### PROMPT
Every record must be copied exactly, except that pictures are dropped.

----- PROVIDED RECORDS

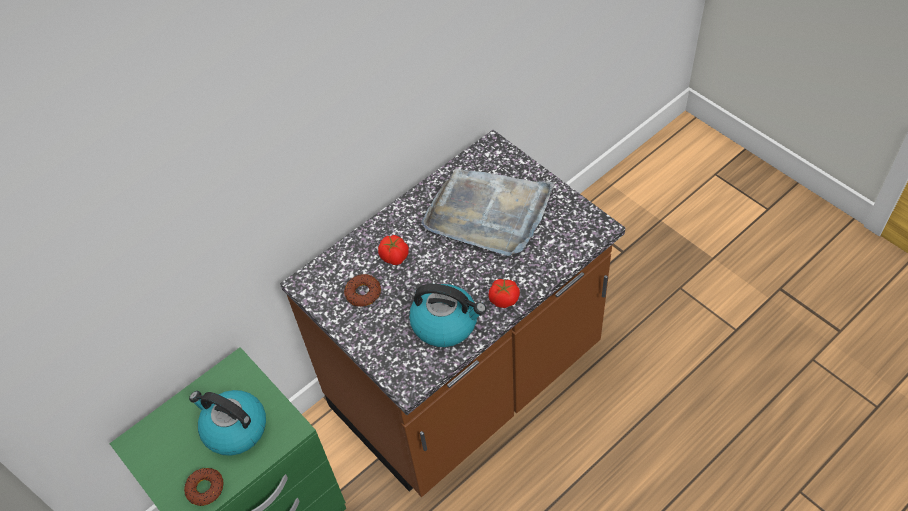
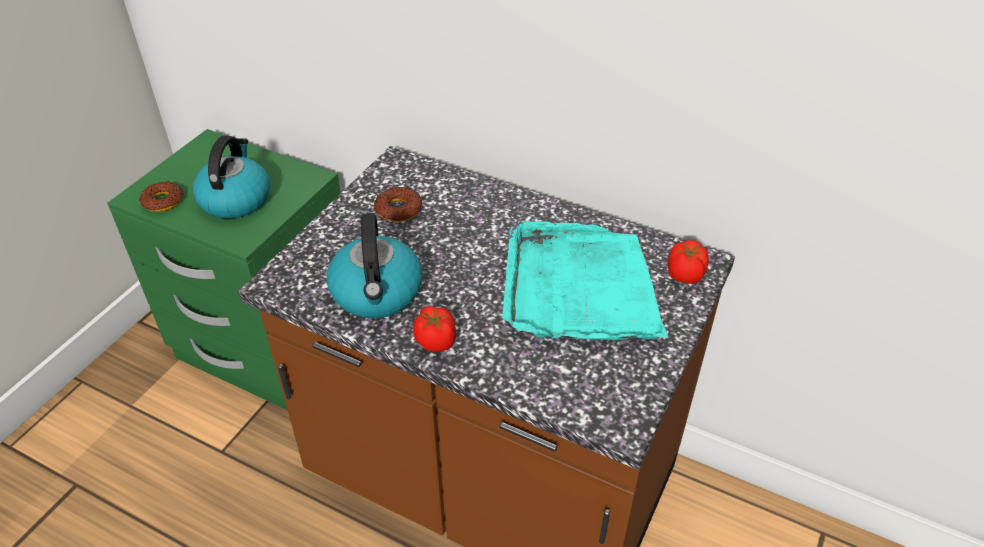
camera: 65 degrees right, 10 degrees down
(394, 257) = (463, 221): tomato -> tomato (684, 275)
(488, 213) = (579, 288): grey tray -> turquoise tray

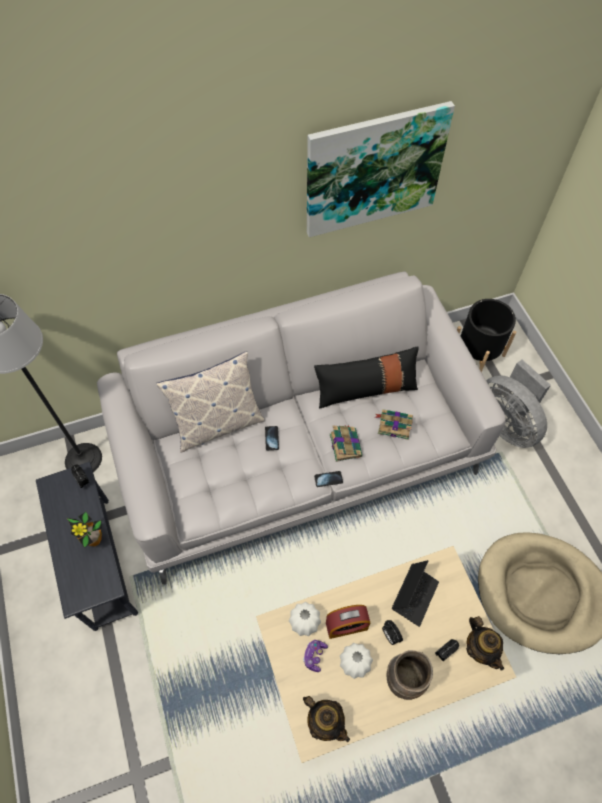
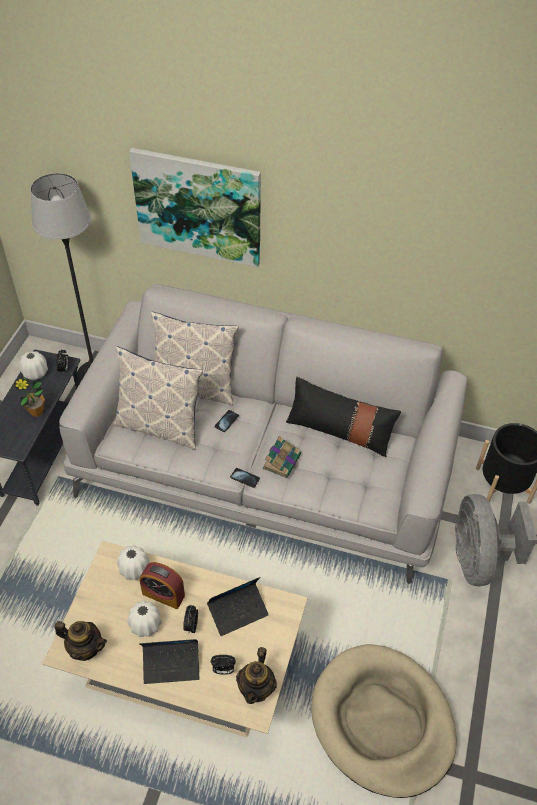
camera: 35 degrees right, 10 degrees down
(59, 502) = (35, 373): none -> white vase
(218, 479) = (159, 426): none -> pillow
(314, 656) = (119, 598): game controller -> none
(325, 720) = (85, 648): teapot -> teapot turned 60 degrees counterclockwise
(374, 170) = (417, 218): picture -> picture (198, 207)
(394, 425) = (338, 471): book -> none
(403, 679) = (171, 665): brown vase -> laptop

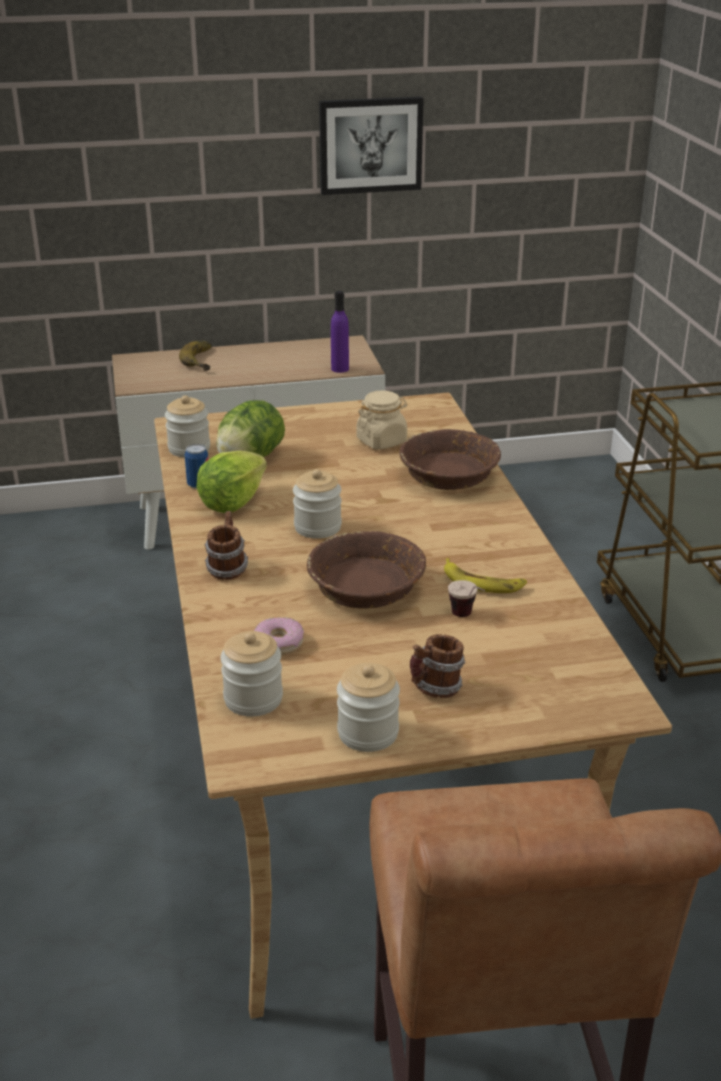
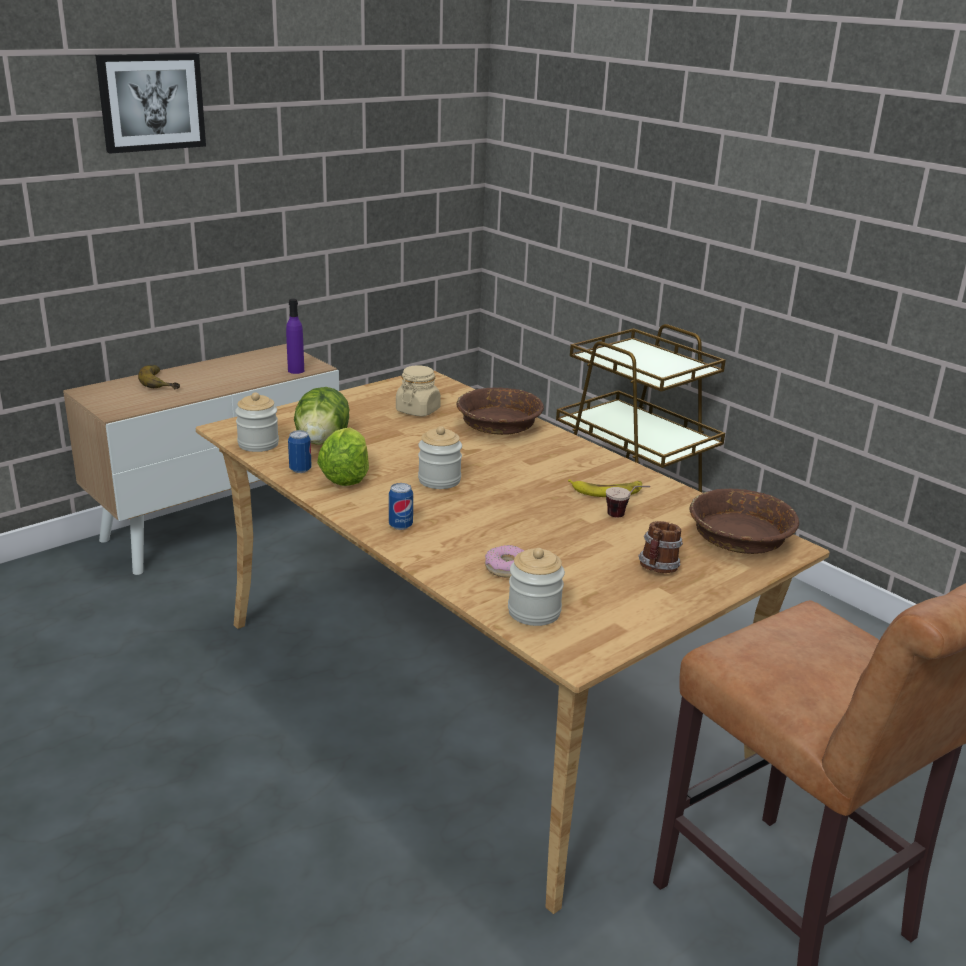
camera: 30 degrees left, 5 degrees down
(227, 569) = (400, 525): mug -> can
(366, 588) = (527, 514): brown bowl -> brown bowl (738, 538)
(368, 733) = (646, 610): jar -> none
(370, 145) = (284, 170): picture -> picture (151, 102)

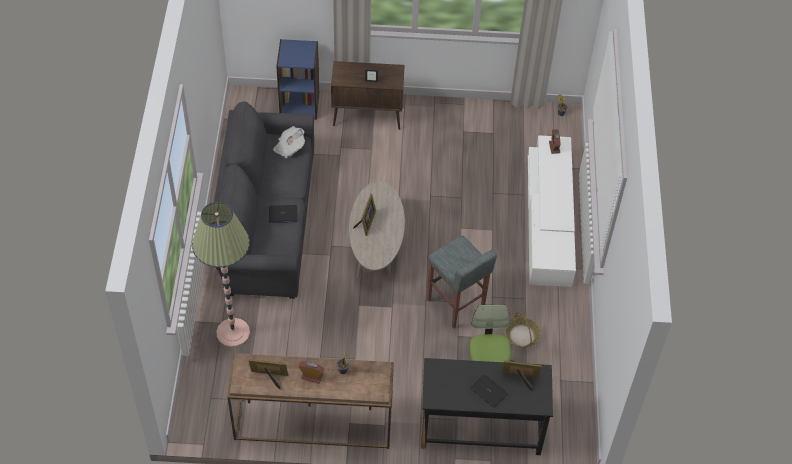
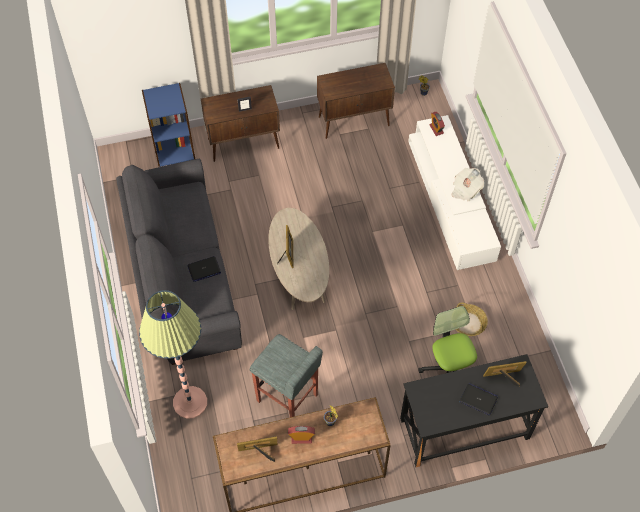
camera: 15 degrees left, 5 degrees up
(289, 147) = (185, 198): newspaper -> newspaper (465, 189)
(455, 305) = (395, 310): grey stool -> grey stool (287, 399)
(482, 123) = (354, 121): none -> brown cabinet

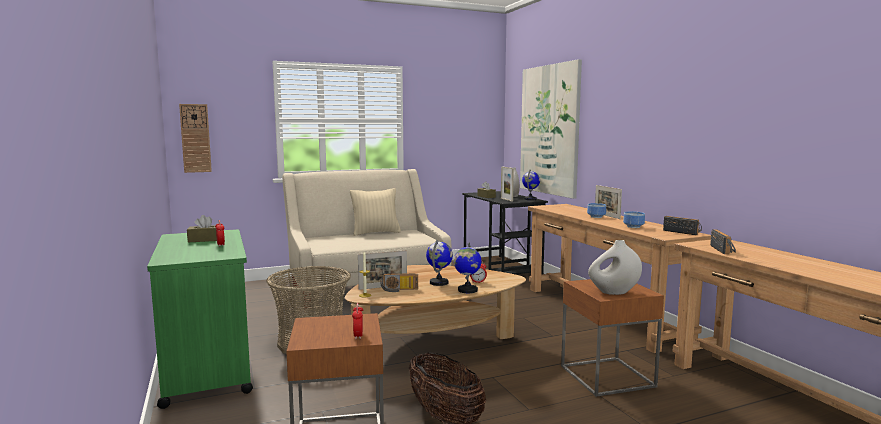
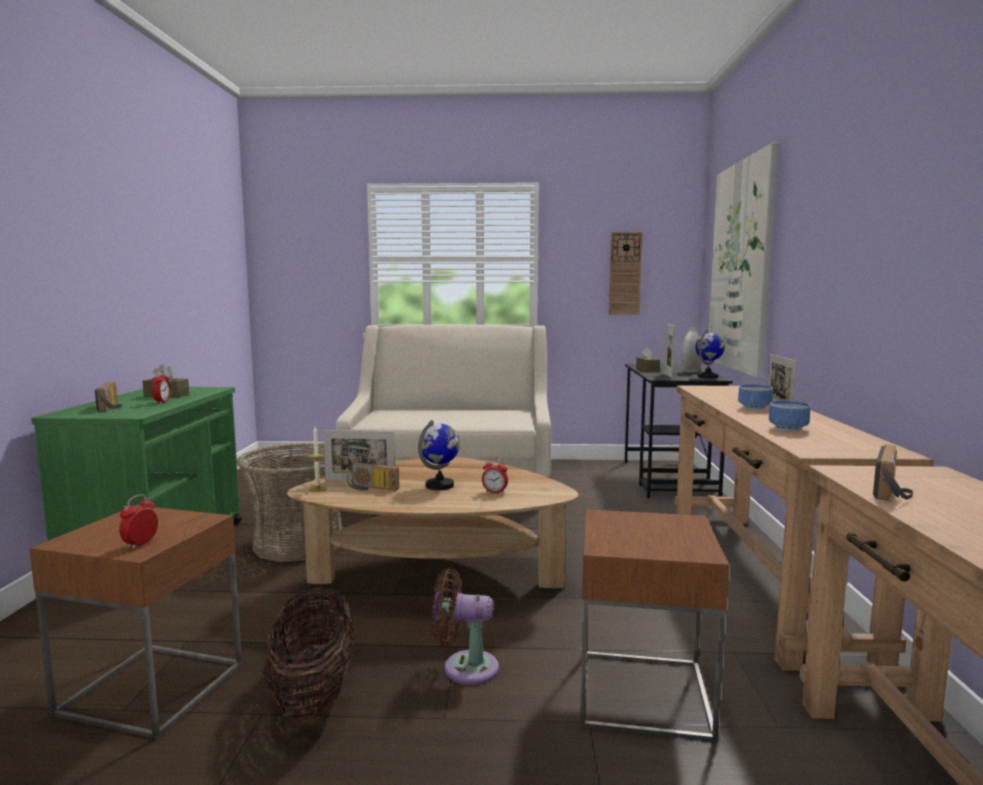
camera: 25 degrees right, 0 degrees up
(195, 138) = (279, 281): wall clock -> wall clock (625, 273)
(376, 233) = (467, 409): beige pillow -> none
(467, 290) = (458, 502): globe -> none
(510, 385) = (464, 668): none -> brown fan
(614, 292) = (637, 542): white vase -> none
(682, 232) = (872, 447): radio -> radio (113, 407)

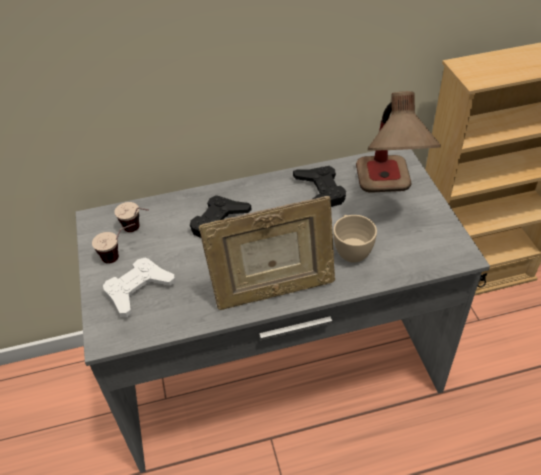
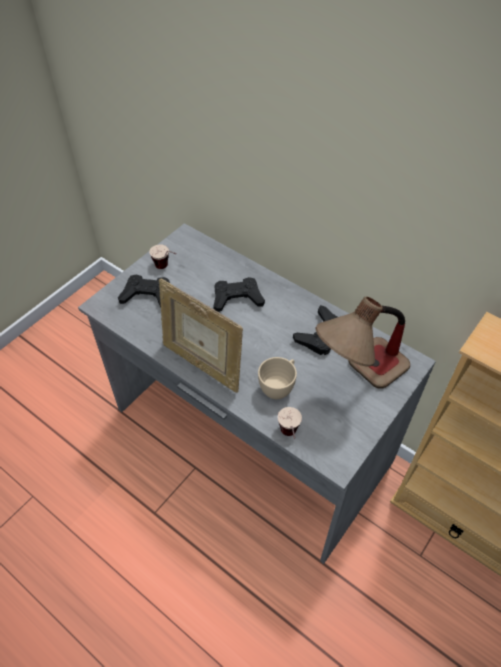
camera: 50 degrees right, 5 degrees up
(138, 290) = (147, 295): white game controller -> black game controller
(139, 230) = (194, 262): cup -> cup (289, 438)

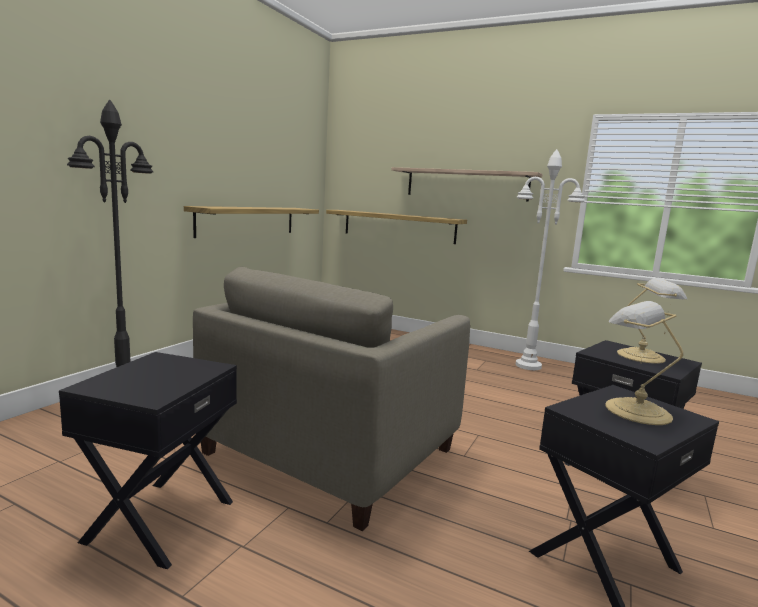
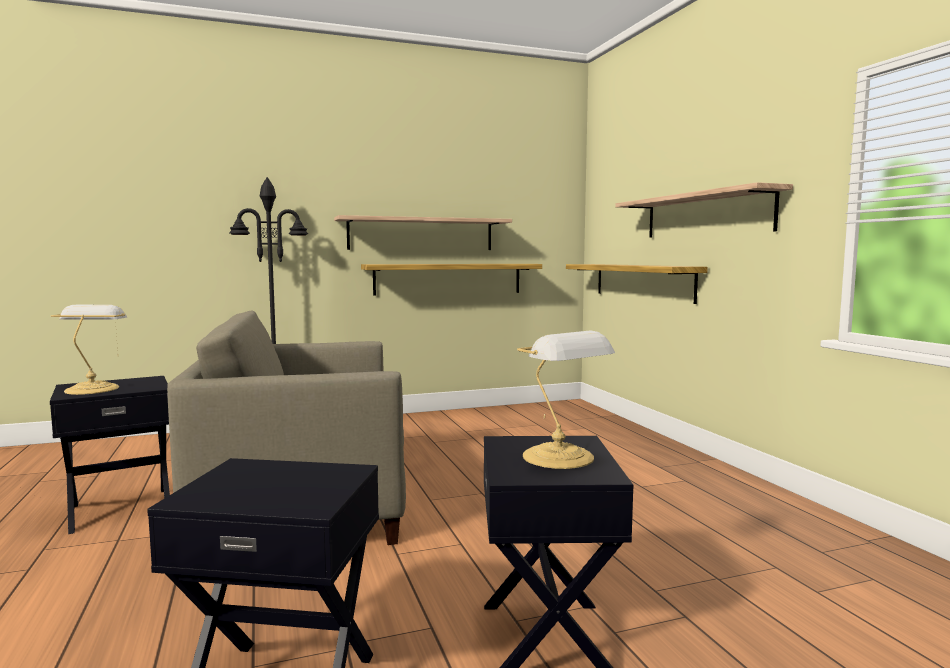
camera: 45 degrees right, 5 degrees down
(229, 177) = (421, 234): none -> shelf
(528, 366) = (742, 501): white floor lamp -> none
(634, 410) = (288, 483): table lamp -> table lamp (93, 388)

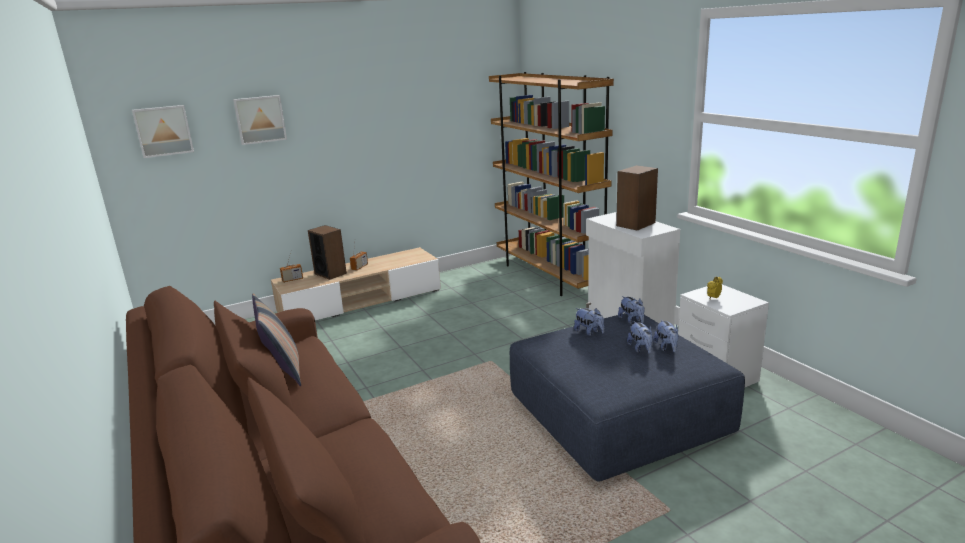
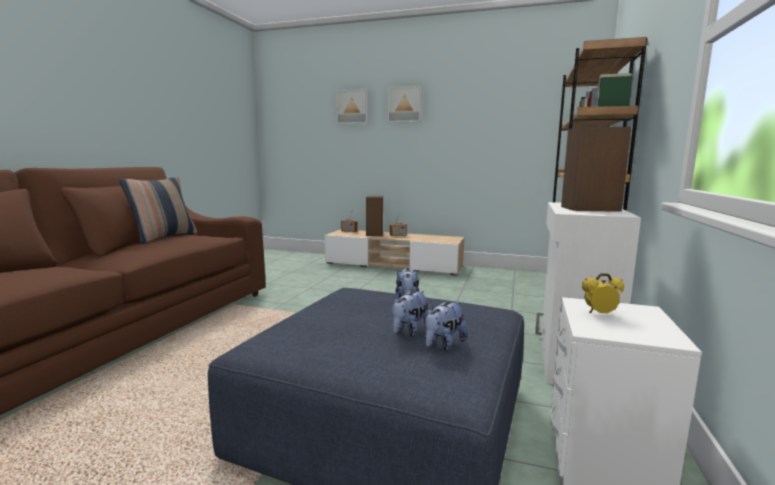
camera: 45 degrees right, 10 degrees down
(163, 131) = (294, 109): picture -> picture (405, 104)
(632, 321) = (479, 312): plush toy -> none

----------

### EXERCISE RESPONSE
camera: 65 degrees right, 10 degrees down
(394, 257) = (463, 221): tomato -> tomato (684, 275)
(488, 213) = (579, 288): grey tray -> turquoise tray

camera: 35 degrees right, 10 degrees down
(59, 502) = (35, 373): none -> white vase
(218, 479) = (159, 426): none -> pillow
(314, 656) = (119, 598): game controller -> none
(325, 720) = (85, 648): teapot -> teapot turned 60 degrees counterclockwise
(374, 170) = (417, 218): picture -> picture (198, 207)
(394, 425) = (338, 471): book -> none
(403, 679) = (171, 665): brown vase -> laptop

camera: 30 degrees left, 5 degrees down
(227, 569) = (400, 525): mug -> can
(366, 588) = (527, 514): brown bowl -> brown bowl (738, 538)
(368, 733) = (646, 610): jar -> none
(370, 145) = (284, 170): picture -> picture (151, 102)

camera: 15 degrees left, 5 degrees up
(289, 147) = (185, 198): newspaper -> newspaper (465, 189)
(455, 305) = (395, 310): grey stool -> grey stool (287, 399)
(482, 123) = (354, 121): none -> brown cabinet

camera: 25 degrees right, 0 degrees up
(195, 138) = (279, 281): wall clock -> wall clock (625, 273)
(376, 233) = (467, 409): beige pillow -> none
(467, 290) = (458, 502): globe -> none
(510, 385) = (464, 668): none -> brown fan
(614, 292) = (637, 542): white vase -> none
(682, 232) = (872, 447): radio -> radio (113, 407)

camera: 50 degrees right, 5 degrees up
(138, 290) = (147, 295): white game controller -> black game controller
(139, 230) = (194, 262): cup -> cup (289, 438)

camera: 45 degrees right, 5 degrees down
(229, 177) = (421, 234): none -> shelf
(528, 366) = (742, 501): white floor lamp -> none
(634, 410) = (288, 483): table lamp -> table lamp (93, 388)

camera: 45 degrees right, 10 degrees down
(163, 131) = (294, 109): picture -> picture (405, 104)
(632, 321) = (479, 312): plush toy -> none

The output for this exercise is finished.